*** Opening of Records shown ***

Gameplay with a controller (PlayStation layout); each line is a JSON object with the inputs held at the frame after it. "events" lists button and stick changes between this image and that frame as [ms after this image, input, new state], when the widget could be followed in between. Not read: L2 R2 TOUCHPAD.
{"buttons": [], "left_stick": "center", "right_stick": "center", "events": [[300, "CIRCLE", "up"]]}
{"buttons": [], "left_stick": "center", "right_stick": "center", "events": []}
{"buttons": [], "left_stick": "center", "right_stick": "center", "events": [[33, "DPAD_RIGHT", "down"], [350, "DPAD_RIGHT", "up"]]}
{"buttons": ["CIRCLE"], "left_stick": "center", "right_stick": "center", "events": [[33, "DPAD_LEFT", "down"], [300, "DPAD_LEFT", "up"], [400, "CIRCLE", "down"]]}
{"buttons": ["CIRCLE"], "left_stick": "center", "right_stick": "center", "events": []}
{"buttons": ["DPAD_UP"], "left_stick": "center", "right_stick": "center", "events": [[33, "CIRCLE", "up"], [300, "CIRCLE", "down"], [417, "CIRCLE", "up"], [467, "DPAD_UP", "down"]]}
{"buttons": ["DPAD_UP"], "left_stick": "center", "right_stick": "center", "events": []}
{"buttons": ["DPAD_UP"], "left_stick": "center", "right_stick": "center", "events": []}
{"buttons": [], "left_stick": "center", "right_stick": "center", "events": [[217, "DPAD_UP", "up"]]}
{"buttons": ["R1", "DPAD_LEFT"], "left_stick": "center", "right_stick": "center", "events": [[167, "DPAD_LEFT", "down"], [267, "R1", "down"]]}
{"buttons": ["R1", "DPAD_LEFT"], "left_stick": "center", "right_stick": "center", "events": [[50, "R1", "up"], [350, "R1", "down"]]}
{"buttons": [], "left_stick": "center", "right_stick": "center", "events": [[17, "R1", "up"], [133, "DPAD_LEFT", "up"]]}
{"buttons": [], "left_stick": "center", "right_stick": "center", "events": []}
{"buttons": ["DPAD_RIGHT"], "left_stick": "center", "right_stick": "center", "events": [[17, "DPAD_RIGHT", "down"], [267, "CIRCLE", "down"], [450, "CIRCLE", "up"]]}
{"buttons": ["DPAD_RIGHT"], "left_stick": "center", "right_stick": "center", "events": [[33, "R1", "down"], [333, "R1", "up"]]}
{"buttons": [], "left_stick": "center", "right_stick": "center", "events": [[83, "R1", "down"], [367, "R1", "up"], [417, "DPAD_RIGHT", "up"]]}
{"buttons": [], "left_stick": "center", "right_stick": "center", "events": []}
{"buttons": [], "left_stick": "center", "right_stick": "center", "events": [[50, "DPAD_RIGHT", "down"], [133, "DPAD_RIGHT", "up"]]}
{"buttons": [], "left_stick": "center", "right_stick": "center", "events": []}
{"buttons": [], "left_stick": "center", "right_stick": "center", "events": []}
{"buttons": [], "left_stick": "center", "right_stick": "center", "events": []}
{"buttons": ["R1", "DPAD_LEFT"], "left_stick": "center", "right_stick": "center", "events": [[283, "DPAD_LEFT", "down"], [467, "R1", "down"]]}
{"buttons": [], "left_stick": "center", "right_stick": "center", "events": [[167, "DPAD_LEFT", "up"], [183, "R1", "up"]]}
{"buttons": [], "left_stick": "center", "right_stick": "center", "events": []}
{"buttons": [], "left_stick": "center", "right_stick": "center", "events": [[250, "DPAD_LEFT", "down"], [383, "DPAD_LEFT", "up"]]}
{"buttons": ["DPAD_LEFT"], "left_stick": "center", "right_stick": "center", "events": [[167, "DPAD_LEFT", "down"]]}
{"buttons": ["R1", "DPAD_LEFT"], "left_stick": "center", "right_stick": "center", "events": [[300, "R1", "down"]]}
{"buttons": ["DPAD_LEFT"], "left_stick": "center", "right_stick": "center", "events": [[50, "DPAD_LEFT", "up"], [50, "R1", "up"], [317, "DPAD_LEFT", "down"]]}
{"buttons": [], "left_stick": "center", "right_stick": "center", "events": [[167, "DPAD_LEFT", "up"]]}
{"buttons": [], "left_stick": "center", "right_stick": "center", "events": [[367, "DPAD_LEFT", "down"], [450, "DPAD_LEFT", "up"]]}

*** Close of Records shown ***

Task objective:
Go through the listing above and list every line that has the word "CIRCLE".

Written solution:
{"buttons": [], "left_stick": "center", "right_stick": "center", "events": [[300, "CIRCLE", "up"]]}
{"buttons": ["CIRCLE"], "left_stick": "center", "right_stick": "center", "events": [[33, "DPAD_LEFT", "down"], [300, "DPAD_LEFT", "up"], [400, "CIRCLE", "down"]]}
{"buttons": ["CIRCLE"], "left_stick": "center", "right_stick": "center", "events": []}
{"buttons": ["DPAD_UP"], "left_stick": "center", "right_stick": "center", "events": [[33, "CIRCLE", "up"], [300, "CIRCLE", "down"], [417, "CIRCLE", "up"], [467, "DPAD_UP", "down"]]}
{"buttons": ["DPAD_RIGHT"], "left_stick": "center", "right_stick": "center", "events": [[17, "DPAD_RIGHT", "down"], [267, "CIRCLE", "down"], [450, "CIRCLE", "up"]]}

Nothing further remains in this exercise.